Thirty-four year-old Venus was dumped from the first round last year but now finds herself on a seven-match winning streak after clinching the Auckland Open title in the lead-up.
"She is really motivating. She is playing so well, she's doing so good right now," Serena, who famously completed the 'Serena Slam' by beating her sister in the 2003 final at Melbourne Park, told reporters.
"Yeah, it makes me look behind my shoulders and I have to play better and I want to do better.
"I always want to be able to stay ahead as much as I can. So I think that's been, for our whole careers, we've kind of motivated each other. We hopefully continue to do that."
Venus faces a tough third-round match against 33rd-ranked Camila Giorgi, a feisty Italian counter-puncher, who has broken into the top 50 with a bullet.
Serena, who will meet Ukrainian 26th seed Elina Svitolina, paid tribute to her seven-times grand slam-winning sister for setting up the platform for her own success.

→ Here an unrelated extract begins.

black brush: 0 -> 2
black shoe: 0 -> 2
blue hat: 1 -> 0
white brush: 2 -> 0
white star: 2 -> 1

"She came in as a new face, a black woman that was shaking up the world," she said. "She had all the pressure on her shoulders. I kind of came in behind her.
"There was no pressure on me at all... She had a lot of confidence and she had so much class and still does throughout everything.
"You can see that her personality is pretty much the same. She's definitely grown but she's always been very mature and very regal."
Venus said her battles with health problems had not lessened her desire for more titles after more than 20 years as a professional.
"Honestly, I think I understand the game a lot more," she said. "Even when I'm not playing as well, I think I'm able tactically to be more strategic than even, let's say, Venus of 2000.
"So that's one of the beauties of continuing to play as you get a lot of the years under your belt."